Inside the baptistery close to the east of the main apse, which was likely to be cultivated at the beginning of the 6th century, and thus represents the oldest Christian interior on French soil. This eastern apse is a hexagonal central space which is outside sheathed rectangular - ie the hexagon is not the outside to bear.

The main room of the baptistery was equipped in the 12th and 13th century frescoes. The building history is not entirely clear. In the 6th or 7th century, the chapel is expanded (and / or increases ) and been the eastern apse was added. In any case, a transverse rectangular room with apses on three sides and subsequently added western stem arose. Only the eastern apse is still original, the other two apses have been changed later.

In the middle of the main room is the oldest baptistery in France. His design indicates that at build time adult baptisms were common, and the person to be baptized to be baptized in the water descended as into a river, like Christ was baptized by John in the Jordan.

The paintings on the east wall are from the period around or shortly after 1100, the simple, rigid structure as on the outside wall has been applied here in the interior -. Having small little columns and overlying triangular shapes. In the center on the east apse where the altar stood, perched Christ in a slightly oval halo. He is accompanied by two floating and making angels and saints standing or apostles.

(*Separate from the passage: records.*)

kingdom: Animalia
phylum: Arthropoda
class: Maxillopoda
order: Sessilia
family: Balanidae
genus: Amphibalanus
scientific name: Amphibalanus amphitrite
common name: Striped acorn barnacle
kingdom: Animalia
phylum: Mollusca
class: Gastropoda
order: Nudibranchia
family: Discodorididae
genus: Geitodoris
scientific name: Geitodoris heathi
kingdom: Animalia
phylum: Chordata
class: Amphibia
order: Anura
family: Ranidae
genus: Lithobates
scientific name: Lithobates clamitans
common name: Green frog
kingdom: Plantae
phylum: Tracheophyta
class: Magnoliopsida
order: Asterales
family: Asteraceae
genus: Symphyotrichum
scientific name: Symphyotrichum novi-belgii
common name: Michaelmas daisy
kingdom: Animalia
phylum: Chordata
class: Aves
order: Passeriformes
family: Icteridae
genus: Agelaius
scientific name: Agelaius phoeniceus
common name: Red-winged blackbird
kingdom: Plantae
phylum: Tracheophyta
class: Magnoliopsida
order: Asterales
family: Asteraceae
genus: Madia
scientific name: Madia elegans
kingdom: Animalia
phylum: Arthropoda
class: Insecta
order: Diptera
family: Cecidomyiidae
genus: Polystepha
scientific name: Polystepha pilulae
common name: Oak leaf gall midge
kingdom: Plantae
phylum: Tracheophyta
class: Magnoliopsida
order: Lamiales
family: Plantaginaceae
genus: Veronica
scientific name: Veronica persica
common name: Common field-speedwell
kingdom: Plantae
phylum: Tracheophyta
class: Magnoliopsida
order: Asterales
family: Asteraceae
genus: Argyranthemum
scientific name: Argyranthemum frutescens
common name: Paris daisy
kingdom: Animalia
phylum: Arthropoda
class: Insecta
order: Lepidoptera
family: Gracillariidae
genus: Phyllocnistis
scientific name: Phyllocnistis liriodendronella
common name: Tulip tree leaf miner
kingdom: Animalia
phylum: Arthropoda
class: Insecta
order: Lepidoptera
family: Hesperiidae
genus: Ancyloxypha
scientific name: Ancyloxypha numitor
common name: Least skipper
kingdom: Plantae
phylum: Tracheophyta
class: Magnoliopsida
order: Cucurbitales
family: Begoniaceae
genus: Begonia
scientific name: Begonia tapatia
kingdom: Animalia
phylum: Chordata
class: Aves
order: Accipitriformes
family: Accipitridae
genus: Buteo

Some bright spots have been reworked to give a somewhat impressionistic impression has been created that certainly does not match the original appearance. In detail shots can be seen that here the bright lines have been added subsequently and thus appear somewhat exaggerated in the action.

At the lower part of the east wall of several layers of frescoes above the other. You no longer held in the Gothic Romanesque paintings for matching, but instead of removing them, one has simply applied a new layer of mortar and provided with new frescoes. Using methods you can pay off later this layer and make the old Romanesque paintings visible again. Located in Poitiers, this procedure was partially applied, so now parts of two layers meet. The right part of this area is Romanesque and shows a tab called Constantin. Probably it is the Roman Emperor Constantine. The left part of the scene is in the Gothic style in the 13th century

Demolition plans in the 19th century

Despite the unique significance of this building for France threatened him temporarily in the 19th century, the demolition, as it should give way to the system of a road. We changed this plan finally still and the road led around the building.